## [Given request]
Which lines in the rows below contain the string "watch"? Collect every one of them and copy each line in full.

= = = = =

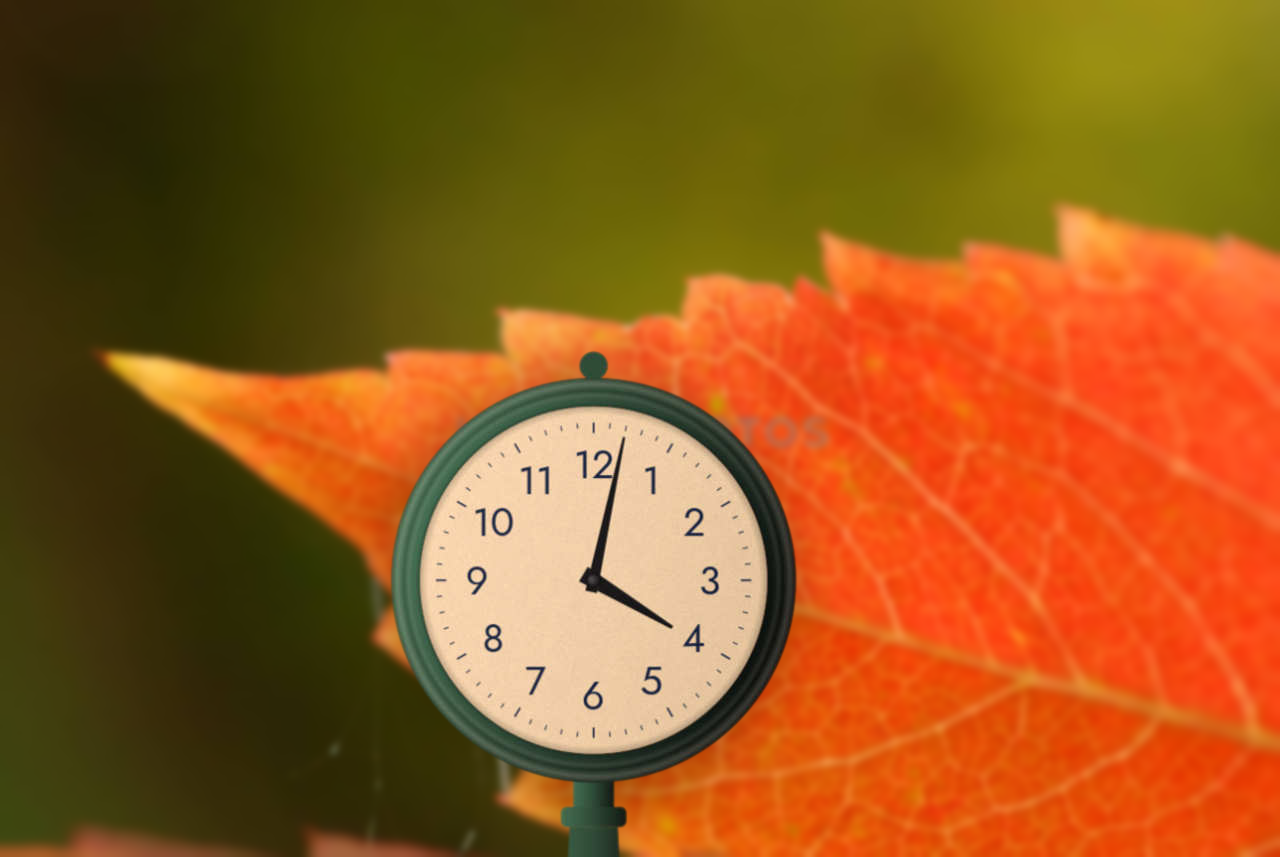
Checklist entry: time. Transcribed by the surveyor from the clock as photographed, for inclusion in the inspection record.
4:02
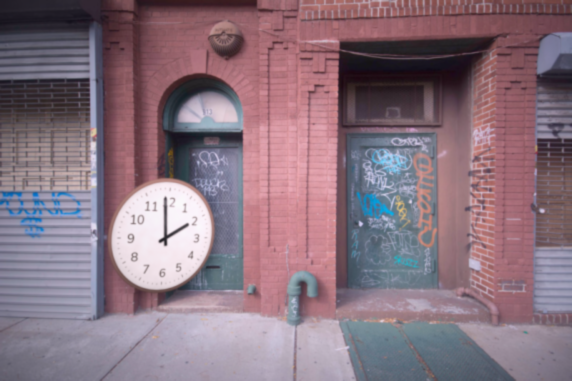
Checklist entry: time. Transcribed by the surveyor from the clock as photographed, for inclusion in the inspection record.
1:59
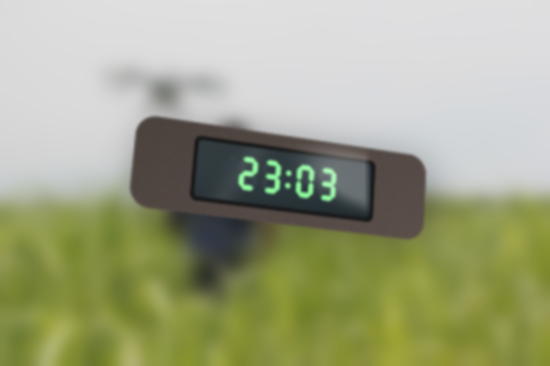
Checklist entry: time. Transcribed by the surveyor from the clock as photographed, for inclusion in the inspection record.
23:03
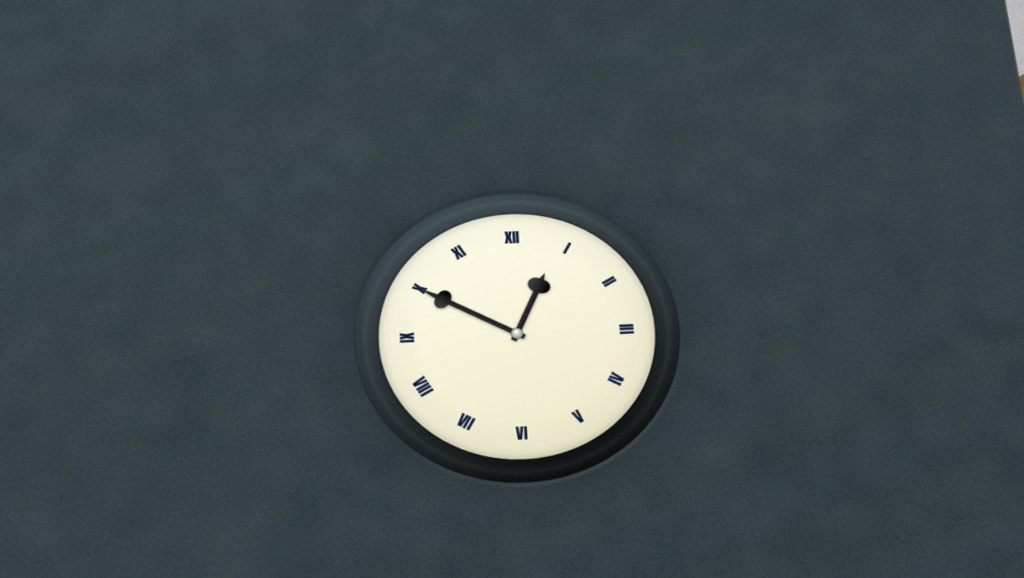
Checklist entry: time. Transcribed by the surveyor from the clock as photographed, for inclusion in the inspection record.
12:50
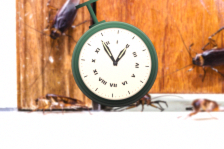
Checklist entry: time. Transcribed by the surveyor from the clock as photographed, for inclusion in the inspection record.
1:59
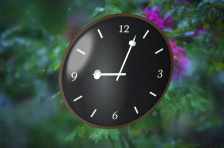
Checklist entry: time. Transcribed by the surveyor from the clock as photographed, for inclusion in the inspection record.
9:03
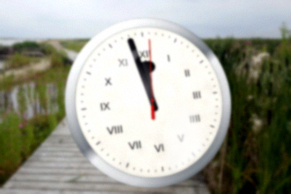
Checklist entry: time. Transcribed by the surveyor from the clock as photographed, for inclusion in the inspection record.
11:58:01
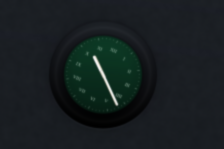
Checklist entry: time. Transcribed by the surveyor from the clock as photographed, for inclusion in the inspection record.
10:22
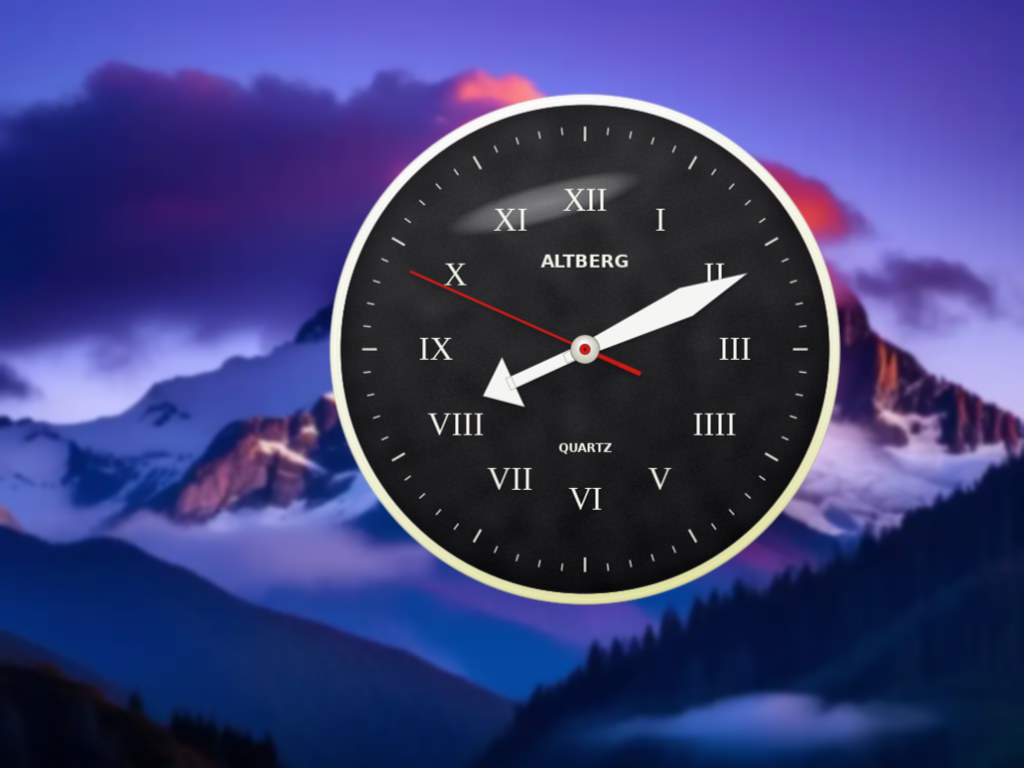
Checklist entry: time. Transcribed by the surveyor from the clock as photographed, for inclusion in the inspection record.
8:10:49
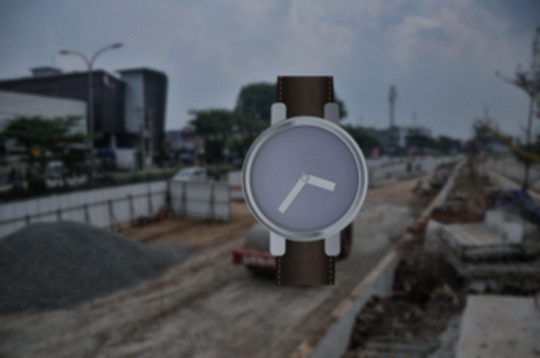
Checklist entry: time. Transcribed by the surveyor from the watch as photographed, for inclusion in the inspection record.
3:36
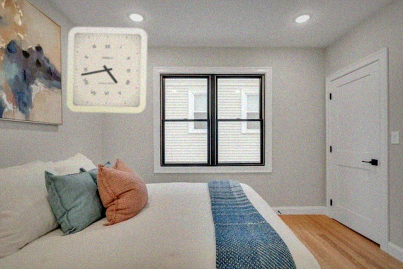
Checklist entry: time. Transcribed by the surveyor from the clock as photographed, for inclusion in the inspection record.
4:43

= = = = =

## [Task answer]
Checklist entry: time. Transcribed by the surveyor from the watch as photographed, for inclusion in the inspection record.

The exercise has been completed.